45. A method of treating NSCLC in a subject having advanced or metastatic NSCLC, the method comprising administering to the subject a bispecific binding protein comprising a PD-1 binding domain and a TIM-3 binding domain,

wherein the bispecific binding protein comprises a first heavy chain comprising the amino acid sequence of SEQ ID NO. 15, a first light chain comprising the amino acid sequence of SEQ ID NO. 18, a second heavy chain comprising the amino acid sequence of SEQ ID NO. 20 and a second light chain comprising the amino acid sequence of SEQ ID NO. 22,

and wherein the subject has IO acquisition resistance.
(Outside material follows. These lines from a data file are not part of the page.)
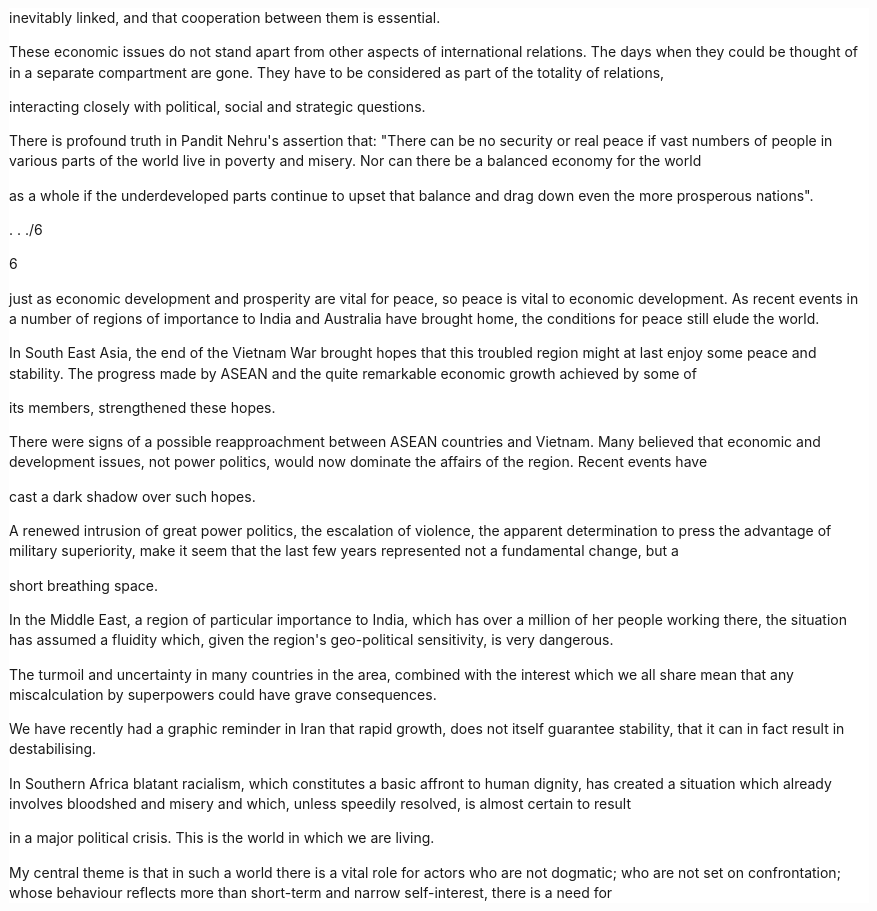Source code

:  inevitably linked, and that cooperation between them  is essential.

 These economic issues do not stand apart from other aspects of international relations. The days when they could be thought of in a separate compartment are gone. They have to be considered as part of the totality of relations,

 interacting closely with political, social and strategic questions.

 There is profound truth in Pandit Nehru's assertion that: "There can be no security or real peace if vast numbers of  people in various parts of the world live in poverty and  misery. Nor can there be a balanced economy for the world 

 as a whole if the underdeveloped parts continue to upset  that balance and drag down even the more prosperous nations".

 .  .  ./6

 6

 just as economic development and prosperity are vital for  peace,  so peace is vital to economic development.  As recent  events in a number of regions of importance to India and  Australia have brought home, the conditions for peace still  elude the world.

 In South East Asia, the end of the Vietnam War brought  hopes that this troubled region might at last enjoy some  peace and stability. The progress made by ASEAN and the  quite remarkable economic growth achieved by some of 

 its members, strengthened these hopes.

 There were signs of a possible reapproachment between  ASEAN countries and Vietnam. Many believed that economic  and development issues, not power politics, would now  dominate the affairs of the region. Recent events have 

 cast a dark shadow over such hopes.

 A renewed intrusion of great power politics, the escalation  of violence, the apparent determination to press the  advantage of military superiority, make it seem that the last  few years represented not a fundamental change, but a 

 short breathing space.

 In the Middle East,  a region of particular importance to  India, which has over a million of her people working there,  the situation has assumed a fluidity which, given the  region's geo-political sensitivity, is very dangerous.

 The turmoil and uncertainty in many countries in the area,  combined with the interest which we all share mean that any  miscalculation by superpowers could have grave consequences.

 We have recently had a graphic reminder in Iran that rapid  growth, does not itself guarantee stability, that it can in  fact result in destabilising.

 In Southern Africa blatant racialism, which constitutes  a basic affront to human dignity, has created a situation  which already involves bloodshed and misery and which,  unless speedily resolved, is almost certain to result 

 in a major political crisis.  This is the world in which  we are living.

 My central theme is that in such a world there is a vital  role for actors who are not dogmatic; who are not set  on confrontation;  whose behaviour reflects more than  short-term and narrow self-interest, there is a need for 
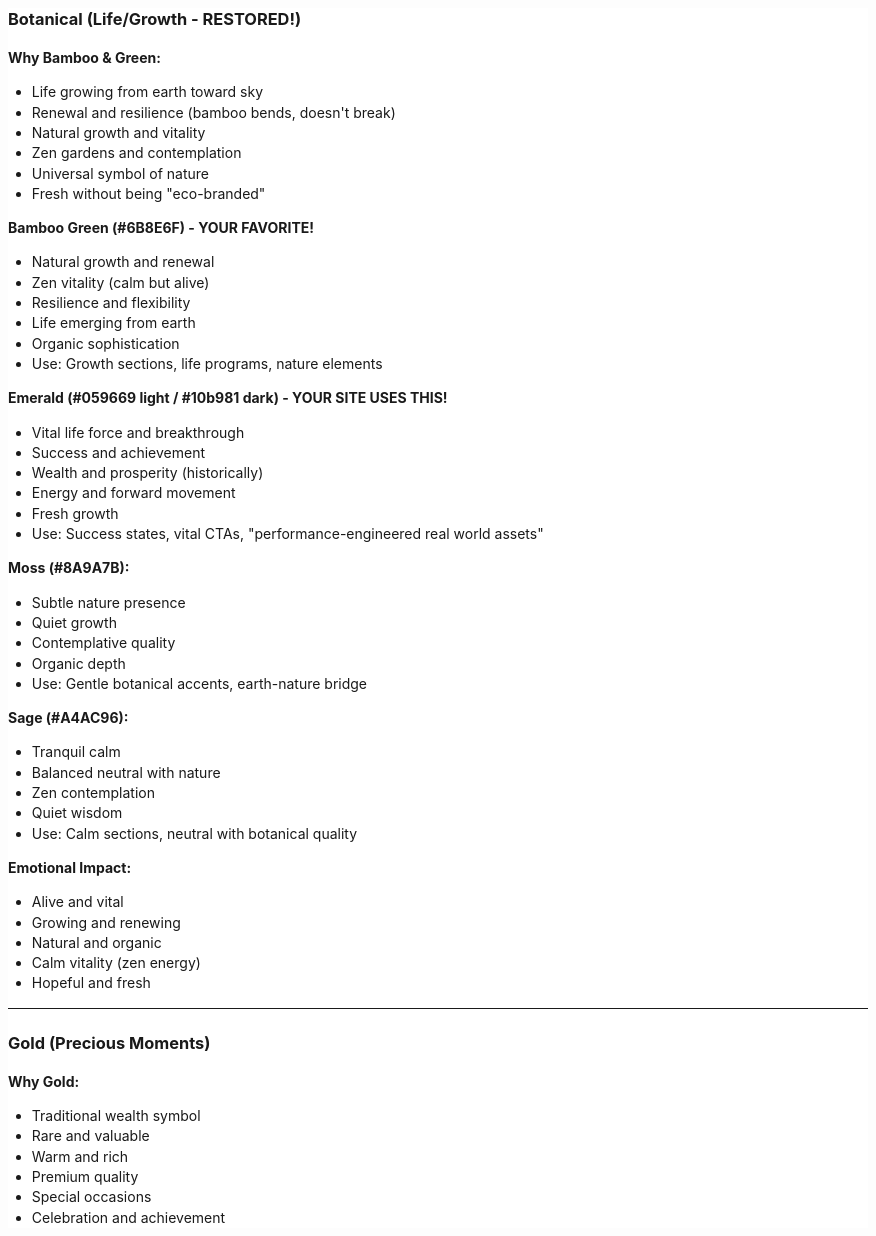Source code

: 
### Botanical (Life/Growth - RESTORED!)

**Why Bamboo & Green:**
- Life growing from earth toward sky
- Renewal and resilience (bamboo bends, doesn't break)
- Natural growth and vitality
- Zen gardens and contemplation
- Universal symbol of nature
- Fresh without being "eco-branded"

**Bamboo Green (#6B8E6F) - YOUR FAVORITE!**
- Natural growth and renewal
- Zen vitality (calm but alive)
- Resilience and flexibility
- Life emerging from earth
- Organic sophistication
- Use: Growth sections, life programs, nature elements

**Emerald (#059669 light / #10b981 dark) - YOUR SITE USES THIS!**
- Vital life force and breakthrough
- Success and achievement
- Wealth and prosperity (historically)
- Energy and forward movement
- Fresh growth
- Use: Success states, vital CTAs, "performance-engineered real world assets"

**Moss (#8A9A7B):**
- Subtle nature presence
- Quiet growth
- Contemplative quality
- Organic depth
- Use: Gentle botanical accents, earth-nature bridge

**Sage (#A4AC96):**
- Tranquil calm
- Balanced neutral with nature
- Zen contemplation
- Quiet wisdom
- Use: Calm sections, neutral with botanical quality

**Emotional Impact:**
- Alive and vital
- Growing and renewing
- Natural and organic
- Calm vitality (zen energy)
- Hopeful and fresh

---

### Gold (Precious Moments)

**Why Gold:**
- Traditional wealth symbol
- Rare and valuable
- Warm and rich
- Premium quality
- Special occasions
- Celebration and achievement
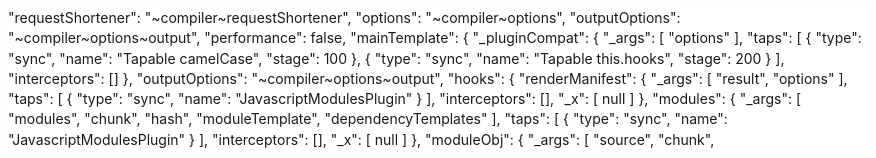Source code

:   "requestShortener": "~compiler~requestShortener",
  "options": "~compiler~options",
  "outputOptions": "~compiler~options~output",
  "performance": false,
  "mainTemplate": {
    "_pluginCompat": {
      "_args": [
        "options"
      ],
      "taps": [
        {
          "type": "sync",
          "name": "Tapable camelCase",
          "stage": 100
        },
        {
          "type": "sync",
          "name": "Tapable this.hooks",
          "stage": 200
        }
      ],
      "interceptors": []
    },
    "outputOptions": "~compiler~options~output",
    "hooks": {
      "renderManifest": {
        "_args": [
          "result",
          "options"
        ],
        "taps": [
          {
            "type": "sync",
            "name": "JavascriptModulesPlugin"
          }
        ],
        "interceptors": [],
        "_x": [
          null
        ]
      },
      "modules": {
        "_args": [
          "modules",
          "chunk",
          "hash",
          "moduleTemplate",
          "dependencyTemplates"
        ],
        "taps": [
          {
            "type": "sync",
            "name": "JavascriptModulesPlugin"
          }
        ],
        "interceptors": [],
        "_x": [
          null
        ]
      },
      "moduleObj": {
        "_args": [
          "source",
          "chunk",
46. A method of inhibiting the growth of a non-small cell lung tumor in a subject having an advanced or metastatic tumor, the method comprising administering to the subject a bispecific binding protein comprising a PD-1 binding domain and a TIM-3 binding domain,

wherein the bispecific binding protein comprises a first heavy chain comprising the amino acid sequence of SEQ ID NO. 15, a first light chain comprising the amino acid sequence of SEQ ID NO. 18, a second heavy chain comprising the amino acid sequence of SEQ ID NO. 20 and a second light chain comprising the amino acid sequence of SEQ ID NO. 22,

And wherein the subject has IO acquisition resistance.

47. The method according to any one of claims 45 or 46, wherein the TIM-3 binding domain specifically binds to the C' C "and DE loops of the IgV domain of TIM-3.

48. The method of any one of claims 45 or 46, wherein the TIM-3 binding domain specifically binds to an epitope on the IgV domain of TIM-3, and the epitopes comprise N12, L47, R52, D53, V54, N55, Y56, W57, W62, L63, N64, G65, D66, F67, R68, K69, D71, T75, and E77 of TIM-3 (SEQ ID NO: 29).

49. The method of any one of claims 45-48, wherein the NSCLC is squamous or non-squamous NSCLC.